これが要因の多くを占めているかもしれませんね。
犬に与えている食事。
これも要因のひとつだと思います。
人の場合は炭水化物(糖類)の摂取が多いのも歯周病の原因と言われています。
なかには、糖質制限食をしていればこの世の中から虫歯と歯周病はなくなる(!)とまで言っている歯科医師の方もいるようです。
では、毎日の主食が炭水化物中心のドライフードの犬たちも歯周病が進行しやすいのでしょうか?
そんな研究をされている獣医さんがいました。
動物のエサの違いが歯や歯の周囲に与える影響について、自然食(動物本来のエサであったと思われる獣肉骨)と通常のドッグフードを与えて、歯周病の原因となる歯垢、歯石の付着、歯肉溝の炎症を比較したものです。

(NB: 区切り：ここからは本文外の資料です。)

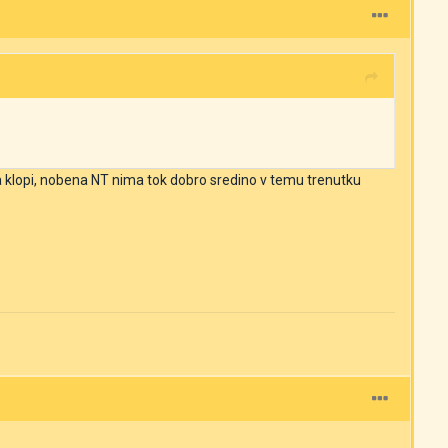
na klopi, nobena NT nima tok dobro sredino v temu trenutku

結果は、ドライフードよりも自然食の方が、歯周病の予防ができるということでした。
歯石はなぜできるのか
犬の歯石除去で頭を悩ませている方もいますね。
一時期、世間では麻酔下での歯石除去での麻酔によるリスクを懸念して、無麻酔による歯石除去が流行したこともありました。(現在でも行っているとろこはあると思います)

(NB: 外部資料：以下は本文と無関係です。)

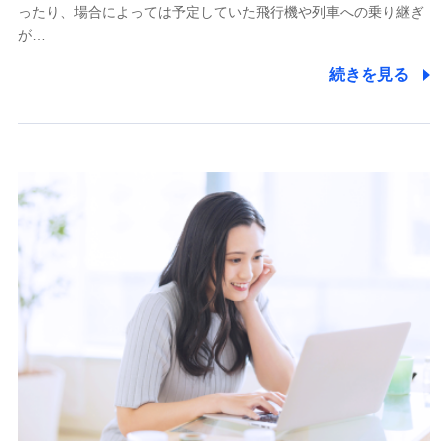
ったり、場合によっては予定していた飛行機や列車への乗り継ぎ
が…
続きを見る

犬はその口の特性により人よりも歯石になりやすいということがあります。
歯石というのは歯の表面に付着している細菌や糖、糖タンパクなどにより形成された歯垢に唾液中のカルシウムやリンが沈着し石灰化されたものです。
故に、唾液腺の開口部は歯石になりやすいということが言えます。
実は、歯石は細菌などの死骸の塊であって、歯石自体が悪さをするわけではありません。
歯石が付着すると、表面がザラザラしているので、その表面にさらに歯周病の原因となる最近が付着しやすい、というデメリットがあります。
食べ物による歯石の付き方に違いはある?
この研究を行った獣医さんの実験によると、自然食(獣肉骨)とドライフードを食べた犬では、自然食を食べた犬の方が歯周病の予防につながったと言っています。
肉眼的にも自然食を食べていたグループでは10週経過時点でも歯石の沈着は認められず、歯垢の付着時期についても、遅延していたということです。

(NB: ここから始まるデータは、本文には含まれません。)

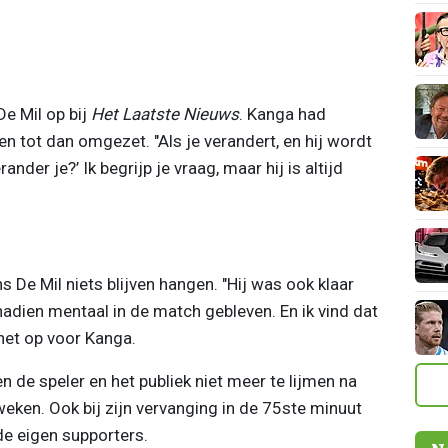
De Mil op bij
Het Laatste Nieuws
. Kanga had
en tot dan omgezet. "Als je verandert, en hij wordt
der je?’ Ik begrijp je vraag, maar hij is altijd
 De Mil niets blijven hangen. "Hij was ook klaar
nadien mentaal in de match gebleven. En ik vind dat
 het op voor Kanga.
n de speler en het publiek niet meer te lijmen na
weken. Ook bij zijn vervanging in de 75ste minuut
e eigen supporters.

顕微鏡による観察では、歯肉溝の付着に差が見られ、病理学所見でもドライフードを食べていたグループでは、強い炎症細胞の浸潤が認められたということです。
つまり、獣肉骨を与えることが歯周病の主な要因とされる歯垢、歯石の付着を抑制することができ、それが歯肉の炎症も抑制できることに繋がるということです。
獣肉骨は咀嚼の回数を増加させ、唾液の分泌を促進し、咀嚼時のエサの物性によって歯の清掃と歯肉のマッサージが行われた結果、炎症をおこさせる要因の抑制がされたということらしい。
そう言われてみると、確かにドライフードは丸呑みに近いが、獣肉骨はある程度大きさがあると、犬はしっかり噛んで食べている。
我が家では、フルーツはごはんと一緒に与えず、食後に与えています。
(その方が本犬が満足するようなので。ごはんのあとにもお楽しみがあると思っているようだ。)
確かに、リンゴなどを与えるとシャリシャリ良い音をさせて食べている。
実験の結果は、犬本来の食べ物を本来の役割の歯が行っている限り、歯周病も起きにくいということのようです。
歯周病を予防するために
私は、犬にも歯みがきをしっかりしていれば、歯周病はある程度予防できる病気だと思っています。
ただし、犬の場合、一度歯周病が発生してしまうと、人のように細かいところまでしっかりブラッシングするということは不可能なので、なかなか食い止めることは難しいように思います。
それでも、歯みがきを行うことで、表面的な炎症を抑えることは可能なので、腫れたりすることもなく、自然脱落という自然に抜け落ちる状態に持っていくことは可能です。
それだけでも、犬にとって負担が少ないと思います。
また、歯みがきと同時に、食事も犬本来のものに変えてあげると、さらに歯周病予防に対する効果が高まるのではないでしょうか。